# [Questions to answer]
A. In the remarks on Montana–Canada trade and tourism, how much did nonresident visitors spend in Montana in 2012?
B. Output everything from "Tourism is also" down to "to our community." in the remarks on Montana–Canada trade and tourism, word for word.
C. Pick up the remarks on Montana–Canada trade and tourism where they stop, and keep writing.

Montana and Canada have a profitable trade relationship as
well, with billions of dollars moving back and forth across our
border. Canada is Montana's most important export destination,
purchasing more from Montana than all other countries.
Obviously some of those top exports being paperboard,
automobiles, electric generation, crude oil, plywood, and
plyboard for some examples.
Some of the challenges that we face in this trade and
export arena is obviously the transportation. Over 60 percent
of this trade or exporting that goes into Canada is done by
trucks through our ports. As you well know, there is a large
contingency within this area, as well as in the Alberta area
working to expand our border hours to be more consistent, which
also leads to challenges for our truckers who reach the border
and find out the border is closed, because our hours are never
the same. Obviously with trucks moving, that requires upgrades
in road infrastructure, which a group is also working on that.
In visiting with some of my business folks today,
permitting for agricultural equipment moving back and forth
between Canada and the United States has become quite
burdensome. A few years ago Mr. Harmon noted that he only
needed four permits to cross the border with ag related
equipment. Now it is over 14. So because we are not a
commercial port, it is a permit commercial port. The permitting
process sometimes can break down when, he noted this morning,
that four copies need to go to four different people. And if he
arrives at the port and somebody does not have that one piece
of paper, he has to turn around and go back. So, anyway, the
permitting process he hopes will be streamlined. Obviously we
require a 72-hour port notice and the broker process. Basically
the feeling is, when the doors are not open, how can we do
business. We are basically closed for business with
inconsistent hours at the port.
Tourism is also a great economic driver. For Montana in
2012 nonresident visitors spent $3.2 billion. Top categories
being retail, hotel, restaurant, and gas, with groceries being
a growing category. The Havre area had a survey done in 2002 by
the Institute for Recreation and Research based out of the
University of Montana. A sample survey showed a result that
tourism was a $12 million economy to Hill County then. A
similar sample survey was done in 2010 resulting in information
that tourism has grown to be a 20 million plus industry for
Hill County. Quite a good industry for us. Again, the top
categories mirrored that of Montana as being retail, hotel,
gas, restaurants, and groceries. Again, this is all new money
to our State, as well as to our community.
To drill down on this further, the Montana Office for
Tourism and ITR reported that Canadians in 2011 spent an
estimated $210 million in Montana. 28 percent of that were
nights spent right here in central Montana, with 65 percent of
those visitors coming from Alberta.
Knowing this the Havre Area of Chamber of Commerce Tourism
Committee and our Tourism Business Improvement District
developed an aggressive marketing plan focused to Alberta for
year-round and some marketing into Saskatchewan. The marketing
plan partners with the Montana Office of Tourism, as well as
Central Montana Tourism. The print media campaign is a year-
round campaign. We are also social based on the web and on the
Facebook. Special inserts have been done quarterly by our local
newspaper, and we advertise our events.

Collected data:
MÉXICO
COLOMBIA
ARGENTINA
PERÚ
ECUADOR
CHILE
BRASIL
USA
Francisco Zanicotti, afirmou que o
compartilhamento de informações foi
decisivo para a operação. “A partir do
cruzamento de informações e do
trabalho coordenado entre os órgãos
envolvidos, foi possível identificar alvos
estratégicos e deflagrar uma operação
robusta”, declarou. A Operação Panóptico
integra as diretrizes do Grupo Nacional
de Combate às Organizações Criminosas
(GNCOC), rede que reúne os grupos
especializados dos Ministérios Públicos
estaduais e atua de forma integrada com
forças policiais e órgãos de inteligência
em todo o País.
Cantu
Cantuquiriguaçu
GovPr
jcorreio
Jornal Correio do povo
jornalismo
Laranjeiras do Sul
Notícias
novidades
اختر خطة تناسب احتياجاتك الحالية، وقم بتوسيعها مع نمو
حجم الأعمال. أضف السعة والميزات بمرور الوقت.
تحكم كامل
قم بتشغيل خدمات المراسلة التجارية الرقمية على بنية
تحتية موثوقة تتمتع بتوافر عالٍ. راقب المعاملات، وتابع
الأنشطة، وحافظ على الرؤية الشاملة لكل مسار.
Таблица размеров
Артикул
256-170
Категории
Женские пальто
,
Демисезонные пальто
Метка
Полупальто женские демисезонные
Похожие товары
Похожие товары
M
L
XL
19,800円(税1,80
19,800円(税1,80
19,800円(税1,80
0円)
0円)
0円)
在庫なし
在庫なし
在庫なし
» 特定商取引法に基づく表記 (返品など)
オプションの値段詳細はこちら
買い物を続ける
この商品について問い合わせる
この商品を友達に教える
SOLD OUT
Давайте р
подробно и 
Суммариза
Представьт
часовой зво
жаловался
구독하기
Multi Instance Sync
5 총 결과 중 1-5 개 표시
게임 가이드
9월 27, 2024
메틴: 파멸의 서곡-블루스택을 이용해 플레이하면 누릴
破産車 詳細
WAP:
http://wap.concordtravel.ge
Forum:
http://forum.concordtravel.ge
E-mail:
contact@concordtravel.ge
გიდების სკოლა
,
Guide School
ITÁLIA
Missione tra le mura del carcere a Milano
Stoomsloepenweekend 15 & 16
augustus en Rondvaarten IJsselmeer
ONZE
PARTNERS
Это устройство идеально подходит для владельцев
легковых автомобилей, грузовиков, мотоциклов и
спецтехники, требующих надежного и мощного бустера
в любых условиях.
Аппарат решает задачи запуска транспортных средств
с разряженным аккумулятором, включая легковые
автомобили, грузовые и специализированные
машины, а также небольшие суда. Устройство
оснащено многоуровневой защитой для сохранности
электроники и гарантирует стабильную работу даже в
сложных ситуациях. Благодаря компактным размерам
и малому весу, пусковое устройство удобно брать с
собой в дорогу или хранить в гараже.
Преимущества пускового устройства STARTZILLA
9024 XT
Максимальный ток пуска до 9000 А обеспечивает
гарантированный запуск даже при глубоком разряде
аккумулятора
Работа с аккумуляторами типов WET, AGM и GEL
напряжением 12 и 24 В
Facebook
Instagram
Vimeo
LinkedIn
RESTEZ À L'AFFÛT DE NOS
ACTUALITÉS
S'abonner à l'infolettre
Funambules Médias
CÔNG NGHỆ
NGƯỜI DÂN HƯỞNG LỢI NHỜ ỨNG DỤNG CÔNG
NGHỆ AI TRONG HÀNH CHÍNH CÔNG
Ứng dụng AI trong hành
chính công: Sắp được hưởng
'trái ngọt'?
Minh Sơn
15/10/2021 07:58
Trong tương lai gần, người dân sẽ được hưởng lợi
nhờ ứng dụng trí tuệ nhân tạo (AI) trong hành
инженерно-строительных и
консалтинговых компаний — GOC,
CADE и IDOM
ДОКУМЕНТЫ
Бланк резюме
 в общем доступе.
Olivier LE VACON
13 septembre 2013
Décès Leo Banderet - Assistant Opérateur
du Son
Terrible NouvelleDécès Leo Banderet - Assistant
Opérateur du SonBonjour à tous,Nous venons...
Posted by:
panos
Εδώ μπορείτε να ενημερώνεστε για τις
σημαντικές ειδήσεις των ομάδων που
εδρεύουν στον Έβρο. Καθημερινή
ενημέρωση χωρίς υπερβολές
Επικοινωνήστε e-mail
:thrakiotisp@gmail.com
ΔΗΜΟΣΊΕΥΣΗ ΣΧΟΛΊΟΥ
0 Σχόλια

# [Per-task answers]
A. Nonresident visitors spent $3.2 billion in Montana in 2012.

B.
Tourism is also a great economic driver. For Montana in
2012 nonresident visitors spent $3.2 billion. Top categories
being retail, hotel, restaurant, and gas, with groceries being
a growing category. The Havre area had a survey done in 2002 by
the Institute for Recreation and Research based out of the
University of Montana. A sample survey showed a result that
tourism was a $12 million economy to Hill County then. A
similar sample survey was done in 2010 resulting in information
that tourism has grown to be a 20 million plus industry for
Hill County. Quite a good industry for us. Again, the top
categories mirrored that of Montana as being retail, hotel,
gas, restaurants, and groceries. Again, this is all new money
to our State, as well as to our community.

C.
As mentioned, retail being one of the largest categories
for expenditures, our local businesses have benefited greatly
from the favorable exchange rate for Canada. Some businesses
reported in a Chamber survey that as much as 50 percent of
their business during the holiday season could be Canadian
sales. Our challenges, again, are the inconsistent hours at the
border. Inconsistency, again, affects our business.
We facilitated some workshops in educating our businesses
with the challenges that we have in the use of Canadian debit
cards and the banks, in that they can't obviously deposit their
money to our Federal reserve. It has to be brokered out. So
businesses depositing cash at their banks creates a little bit
of a challenge, and we've had workshops to try to educate and
mitigate those problems. I understand next year we will have
the euro chip in our credit and debit cards, which will make it
easier for us to do international trade.
I thank you for this opportunity and look forward to your
questions.
Senator Tester. Well, thank you, Debbie. I appreciate all
of your testimony.
I will just start, like I said, if you could just remind
me, Cheryl, when we get to seven, then I will kick it over to
the Congressman, and we will go back and forth.
I will start with you, Sheriff Brostrom, and I will ask the
same question to you, Nathan. From your perspective, your law
enforcement perspective as Hill County Sheriff and you as an
agent, what are the biggest challenges that you see on the
border?
Sheriff Brostrom. For local law enforcement, I guess, the
size of the border, the size of Hill County, and limited number
of deputies that I have to do for patrolling and take calls for
service. And, of course, with the county budgets being tighter
than ever, that also plays a role.
Senator Tester. OK. Nathan.
Mr. Burr. For us it is definitely the size, but that goes
hand-in-hand with the type of terrain that we have specifically
in our area here. My previous station in Arizona, there were a
lot of choke points based on all of the little mountain ranges
that were scattered throughout. Here it is a big, wide open
area that's incredibly difficult to try to cover with the
limited amount of manpower, and, it is tough. There's no
natural choke points where you can put sensors or anything like
that. It makes it difficult.
Senator Tester. OK. Population is I think, what, six people
per square mile in this neck of the woods. Federal law
enforcement, I think, has relied on the eyes and ears of the
local folks, potentially alert them if there's suspicious
activity going on. How are those partnerships working in your
perspective, Nate?
Mr. Burr. Wonderful. I am biassed because I am from here.
But I think we have some of the best people in the world here.
And those relationships are key to trying to provide adequate
coverage up there. We get a lot of good feedback. And it is a
very good relationship and a very valuable one.
Senator Tester. Sheriff Brostrom, and I do not know, this
question will probably be asked of the next panel too, may
apply to them more than you, but do you have any interaction
with Canadian law enforcement or your counterparts to the
north?
Sheriff Brostrom. Generally it is more toward
communications, interoperable communications, more toward the
law enforcement end of it. But I do belong to a couple of
different cross-border committees that are studying how we are
going to talk with, Montana is going to a VHS system, our truck
radio system, and the Canadians go to either 7 or 800 megs. So
it is more along those lines.
Senator Tester. You talk about operation Stonegarden, and
they have done, obviously done some good work granting some
dollars in here. Are there any other pools of money that you
look at, or is that just about the only game in town?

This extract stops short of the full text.